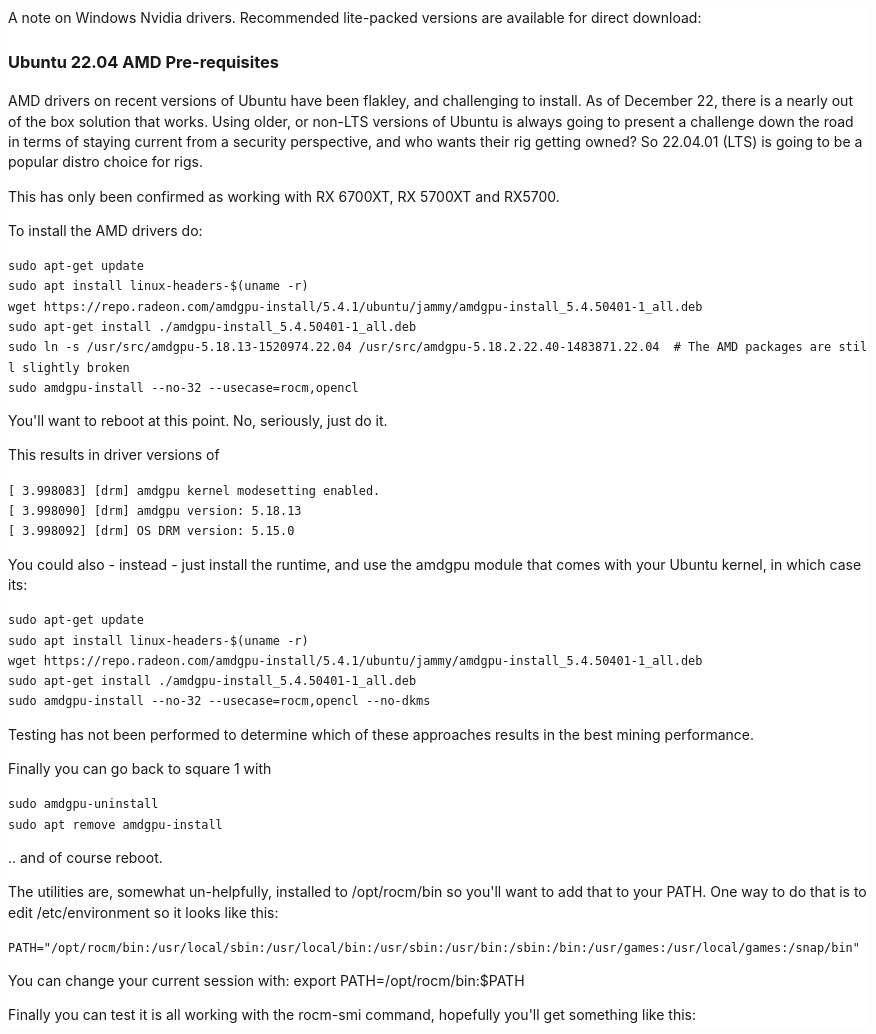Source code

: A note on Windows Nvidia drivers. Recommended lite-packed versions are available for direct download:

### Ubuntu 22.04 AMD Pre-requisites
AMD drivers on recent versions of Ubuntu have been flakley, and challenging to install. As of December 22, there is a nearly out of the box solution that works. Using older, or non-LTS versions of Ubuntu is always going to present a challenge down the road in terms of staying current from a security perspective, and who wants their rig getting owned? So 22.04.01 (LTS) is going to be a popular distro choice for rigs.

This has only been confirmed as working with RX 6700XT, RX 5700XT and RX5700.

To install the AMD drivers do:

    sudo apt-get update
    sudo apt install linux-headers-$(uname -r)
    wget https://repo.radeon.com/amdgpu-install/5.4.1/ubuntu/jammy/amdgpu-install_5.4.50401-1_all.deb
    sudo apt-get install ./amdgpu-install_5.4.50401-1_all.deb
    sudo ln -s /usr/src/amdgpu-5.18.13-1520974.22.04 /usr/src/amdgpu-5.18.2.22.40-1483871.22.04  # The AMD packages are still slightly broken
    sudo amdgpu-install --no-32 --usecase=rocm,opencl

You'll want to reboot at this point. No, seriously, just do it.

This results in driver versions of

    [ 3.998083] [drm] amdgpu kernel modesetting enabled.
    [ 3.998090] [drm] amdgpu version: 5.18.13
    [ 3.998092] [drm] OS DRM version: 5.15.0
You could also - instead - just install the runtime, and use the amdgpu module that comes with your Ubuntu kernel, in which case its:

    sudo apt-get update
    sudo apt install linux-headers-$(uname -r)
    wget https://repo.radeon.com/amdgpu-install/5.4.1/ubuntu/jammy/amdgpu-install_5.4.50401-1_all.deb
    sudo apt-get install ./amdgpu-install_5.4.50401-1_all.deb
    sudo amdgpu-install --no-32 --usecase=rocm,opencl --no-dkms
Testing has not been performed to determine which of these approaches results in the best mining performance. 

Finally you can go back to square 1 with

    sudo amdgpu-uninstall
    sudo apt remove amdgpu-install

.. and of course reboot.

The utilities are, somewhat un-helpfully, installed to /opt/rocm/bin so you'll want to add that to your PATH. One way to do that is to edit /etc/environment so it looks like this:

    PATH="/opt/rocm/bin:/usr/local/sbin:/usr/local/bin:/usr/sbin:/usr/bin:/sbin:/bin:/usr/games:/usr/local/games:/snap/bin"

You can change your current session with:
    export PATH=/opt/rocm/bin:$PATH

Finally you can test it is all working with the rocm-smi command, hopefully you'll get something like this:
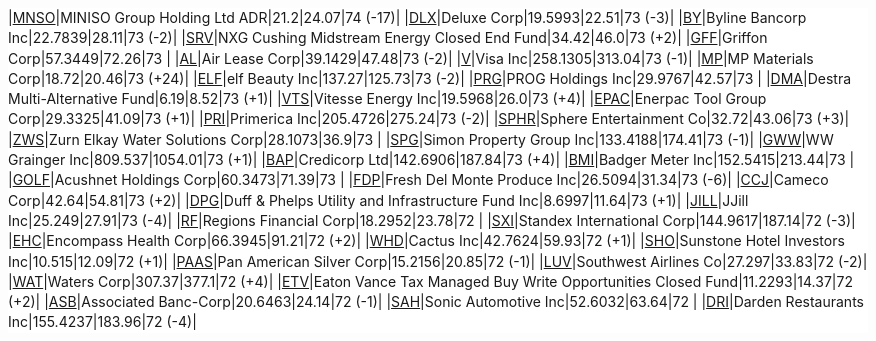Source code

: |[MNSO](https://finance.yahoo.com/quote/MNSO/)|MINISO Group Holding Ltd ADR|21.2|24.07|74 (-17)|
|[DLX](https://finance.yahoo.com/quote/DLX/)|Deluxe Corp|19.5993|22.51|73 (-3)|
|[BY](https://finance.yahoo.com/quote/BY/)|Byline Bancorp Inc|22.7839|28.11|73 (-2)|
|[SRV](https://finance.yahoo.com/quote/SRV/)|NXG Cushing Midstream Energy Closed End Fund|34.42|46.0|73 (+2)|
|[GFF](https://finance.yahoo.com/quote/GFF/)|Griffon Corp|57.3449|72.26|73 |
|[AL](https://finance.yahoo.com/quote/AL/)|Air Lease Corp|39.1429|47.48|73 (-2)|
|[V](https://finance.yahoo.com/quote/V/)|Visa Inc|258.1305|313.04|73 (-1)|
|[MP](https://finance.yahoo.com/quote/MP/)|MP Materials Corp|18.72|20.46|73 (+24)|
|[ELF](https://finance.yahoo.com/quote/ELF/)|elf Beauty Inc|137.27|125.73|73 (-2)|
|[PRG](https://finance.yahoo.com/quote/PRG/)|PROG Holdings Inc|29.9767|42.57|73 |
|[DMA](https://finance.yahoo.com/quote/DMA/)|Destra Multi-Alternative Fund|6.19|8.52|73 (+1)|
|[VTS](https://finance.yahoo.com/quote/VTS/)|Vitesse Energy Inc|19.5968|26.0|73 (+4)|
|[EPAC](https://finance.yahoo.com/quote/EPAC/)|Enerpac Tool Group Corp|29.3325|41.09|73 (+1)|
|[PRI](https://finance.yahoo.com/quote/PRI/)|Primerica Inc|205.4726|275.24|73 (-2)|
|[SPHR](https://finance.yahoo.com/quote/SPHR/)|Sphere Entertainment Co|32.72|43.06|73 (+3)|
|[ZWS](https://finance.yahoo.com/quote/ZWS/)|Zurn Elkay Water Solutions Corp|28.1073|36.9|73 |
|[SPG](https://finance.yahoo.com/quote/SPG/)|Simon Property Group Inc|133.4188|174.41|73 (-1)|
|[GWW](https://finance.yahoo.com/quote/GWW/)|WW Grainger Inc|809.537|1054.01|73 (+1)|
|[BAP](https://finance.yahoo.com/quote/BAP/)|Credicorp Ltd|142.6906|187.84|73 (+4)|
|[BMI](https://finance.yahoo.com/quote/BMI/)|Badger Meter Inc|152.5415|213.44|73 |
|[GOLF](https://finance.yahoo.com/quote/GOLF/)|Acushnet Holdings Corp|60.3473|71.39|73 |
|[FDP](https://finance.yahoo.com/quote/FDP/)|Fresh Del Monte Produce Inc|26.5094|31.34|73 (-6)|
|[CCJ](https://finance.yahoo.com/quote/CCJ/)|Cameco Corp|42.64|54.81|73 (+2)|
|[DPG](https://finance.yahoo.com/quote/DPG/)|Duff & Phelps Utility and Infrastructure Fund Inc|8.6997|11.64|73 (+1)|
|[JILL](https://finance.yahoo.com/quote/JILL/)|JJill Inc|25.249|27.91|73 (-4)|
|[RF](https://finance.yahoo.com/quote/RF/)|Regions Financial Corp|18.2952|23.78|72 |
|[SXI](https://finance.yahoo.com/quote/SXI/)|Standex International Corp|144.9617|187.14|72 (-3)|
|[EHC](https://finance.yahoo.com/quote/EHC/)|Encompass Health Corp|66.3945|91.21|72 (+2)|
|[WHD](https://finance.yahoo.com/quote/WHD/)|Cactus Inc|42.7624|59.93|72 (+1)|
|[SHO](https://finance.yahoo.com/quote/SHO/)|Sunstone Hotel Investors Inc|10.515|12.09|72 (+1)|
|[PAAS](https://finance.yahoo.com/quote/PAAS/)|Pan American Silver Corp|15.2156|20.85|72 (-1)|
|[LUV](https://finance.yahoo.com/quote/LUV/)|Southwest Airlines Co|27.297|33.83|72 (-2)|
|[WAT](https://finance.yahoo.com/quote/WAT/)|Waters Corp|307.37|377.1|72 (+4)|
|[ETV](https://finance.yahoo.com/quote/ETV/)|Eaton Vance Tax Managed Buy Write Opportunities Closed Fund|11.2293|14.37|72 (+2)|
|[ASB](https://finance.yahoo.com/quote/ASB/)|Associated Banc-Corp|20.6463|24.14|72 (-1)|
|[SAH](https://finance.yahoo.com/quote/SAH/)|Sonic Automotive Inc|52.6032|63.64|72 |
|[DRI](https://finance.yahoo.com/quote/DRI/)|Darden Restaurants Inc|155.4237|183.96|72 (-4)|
***
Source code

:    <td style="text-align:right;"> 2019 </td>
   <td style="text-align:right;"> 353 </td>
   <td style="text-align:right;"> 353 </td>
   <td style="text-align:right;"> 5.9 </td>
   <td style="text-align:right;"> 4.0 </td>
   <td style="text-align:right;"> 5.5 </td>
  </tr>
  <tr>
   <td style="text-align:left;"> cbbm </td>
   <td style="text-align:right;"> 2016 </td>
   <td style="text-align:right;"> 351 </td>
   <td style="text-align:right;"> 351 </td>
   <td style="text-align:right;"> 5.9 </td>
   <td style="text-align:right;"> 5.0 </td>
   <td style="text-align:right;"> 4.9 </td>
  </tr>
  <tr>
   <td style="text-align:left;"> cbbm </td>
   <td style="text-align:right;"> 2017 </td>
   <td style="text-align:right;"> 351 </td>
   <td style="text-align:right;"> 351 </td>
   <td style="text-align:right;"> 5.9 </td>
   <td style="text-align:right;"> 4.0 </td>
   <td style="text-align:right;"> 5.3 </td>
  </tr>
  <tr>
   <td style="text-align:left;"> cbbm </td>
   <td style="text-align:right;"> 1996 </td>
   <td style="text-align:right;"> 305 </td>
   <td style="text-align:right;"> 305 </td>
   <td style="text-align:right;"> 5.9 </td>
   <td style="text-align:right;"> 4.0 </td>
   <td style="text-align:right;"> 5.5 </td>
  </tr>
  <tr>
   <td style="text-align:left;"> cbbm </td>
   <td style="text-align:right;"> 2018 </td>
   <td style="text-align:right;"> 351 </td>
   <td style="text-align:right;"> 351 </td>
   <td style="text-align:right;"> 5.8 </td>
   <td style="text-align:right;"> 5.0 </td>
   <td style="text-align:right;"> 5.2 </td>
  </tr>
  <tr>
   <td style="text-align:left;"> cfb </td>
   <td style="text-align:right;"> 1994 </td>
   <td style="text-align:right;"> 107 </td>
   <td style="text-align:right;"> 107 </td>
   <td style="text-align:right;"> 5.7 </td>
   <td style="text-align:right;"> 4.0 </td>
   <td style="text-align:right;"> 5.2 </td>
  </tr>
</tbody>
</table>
***
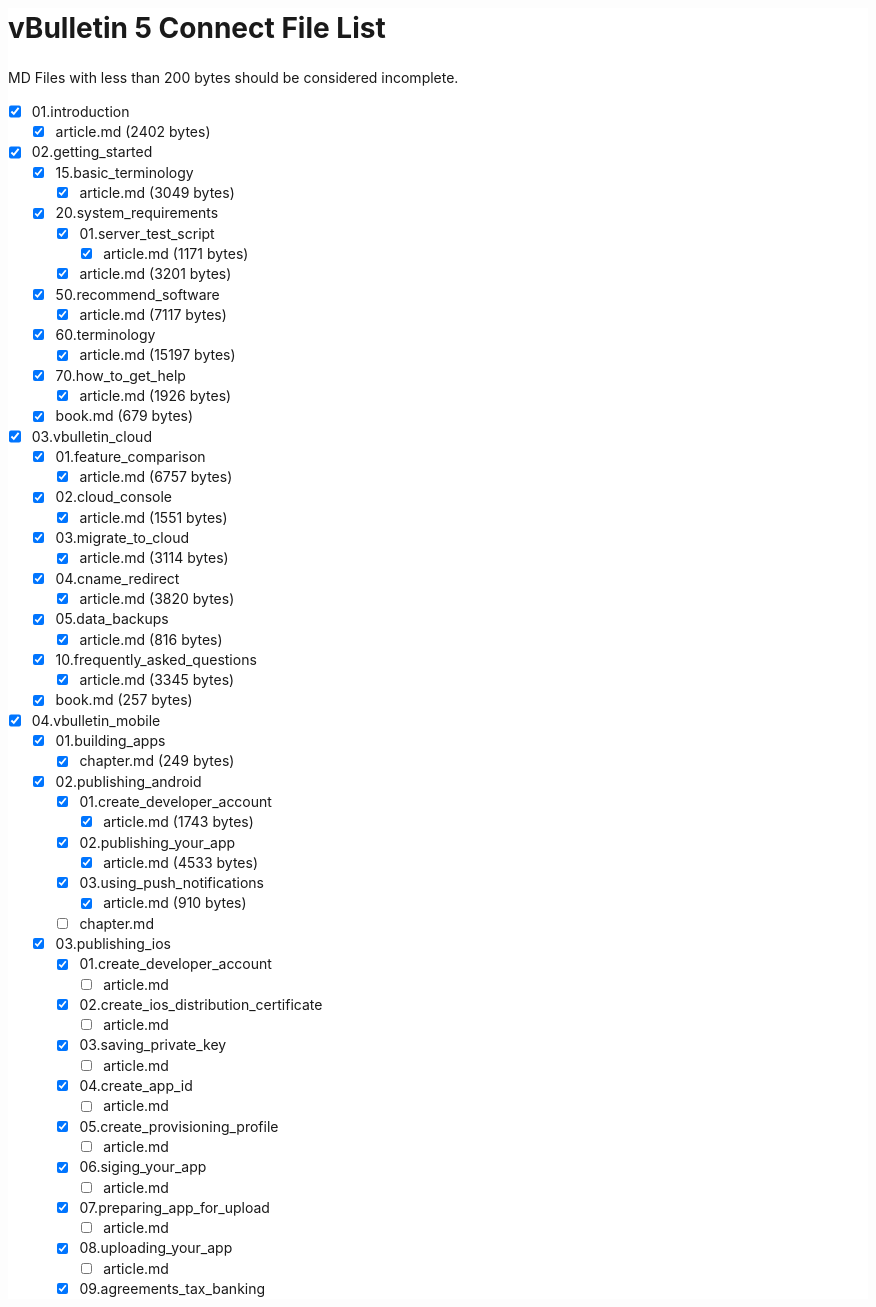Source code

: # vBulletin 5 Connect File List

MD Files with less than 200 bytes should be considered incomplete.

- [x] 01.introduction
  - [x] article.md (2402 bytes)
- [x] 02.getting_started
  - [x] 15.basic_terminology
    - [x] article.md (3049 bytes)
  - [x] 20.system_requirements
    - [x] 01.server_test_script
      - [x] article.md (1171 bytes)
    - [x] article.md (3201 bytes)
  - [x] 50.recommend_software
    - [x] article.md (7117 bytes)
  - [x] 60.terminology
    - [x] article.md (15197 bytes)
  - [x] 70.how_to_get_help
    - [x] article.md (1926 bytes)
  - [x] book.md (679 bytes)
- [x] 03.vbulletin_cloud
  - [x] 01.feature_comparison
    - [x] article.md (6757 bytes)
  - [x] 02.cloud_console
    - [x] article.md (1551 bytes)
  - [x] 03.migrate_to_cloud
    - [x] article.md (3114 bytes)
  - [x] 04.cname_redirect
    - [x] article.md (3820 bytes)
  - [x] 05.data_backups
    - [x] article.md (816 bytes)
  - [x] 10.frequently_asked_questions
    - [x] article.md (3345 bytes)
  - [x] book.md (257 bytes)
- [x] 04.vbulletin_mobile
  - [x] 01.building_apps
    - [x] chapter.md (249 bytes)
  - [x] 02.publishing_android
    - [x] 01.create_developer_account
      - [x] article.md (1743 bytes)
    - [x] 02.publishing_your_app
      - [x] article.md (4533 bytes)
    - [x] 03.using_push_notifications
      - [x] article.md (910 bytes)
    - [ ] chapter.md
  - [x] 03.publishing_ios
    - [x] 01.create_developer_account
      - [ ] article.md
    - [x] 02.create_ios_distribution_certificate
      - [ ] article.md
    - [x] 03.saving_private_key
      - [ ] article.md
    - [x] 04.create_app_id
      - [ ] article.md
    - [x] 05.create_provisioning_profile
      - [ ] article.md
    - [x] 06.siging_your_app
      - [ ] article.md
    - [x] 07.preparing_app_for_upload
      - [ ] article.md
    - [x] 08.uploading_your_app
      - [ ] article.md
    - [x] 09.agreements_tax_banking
***
Your assignment -> Return, word for word, the lines of the data above from the line with "- [x] article.md (1926 bytes)" through the line with "- [x] 01.building_apps", inclusive.

Response to the task ->
    - [x] article.md (1926 bytes)
  - [x] book.md (679 bytes)
- [x] 03.vbulletin_cloud
  - [x] 01.feature_comparison
    - [x] article.md (6757 bytes)
  - [x] 02.cloud_console
    - [x] article.md (1551 bytes)
  - [x] 03.migrate_to_cloud
    - [x] article.md (3114 bytes)
  - [x] 04.cname_redirect
    - [x] article.md (3820 bytes)
  - [x] 05.data_backups
    - [x] article.md (816 bytes)
  - [x] 10.frequently_asked_questions
    - [x] article.md (3345 bytes)
  - [x] book.md (257 bytes)
- [x] 04.vbulletin_mobile
  - [x] 01.building_apps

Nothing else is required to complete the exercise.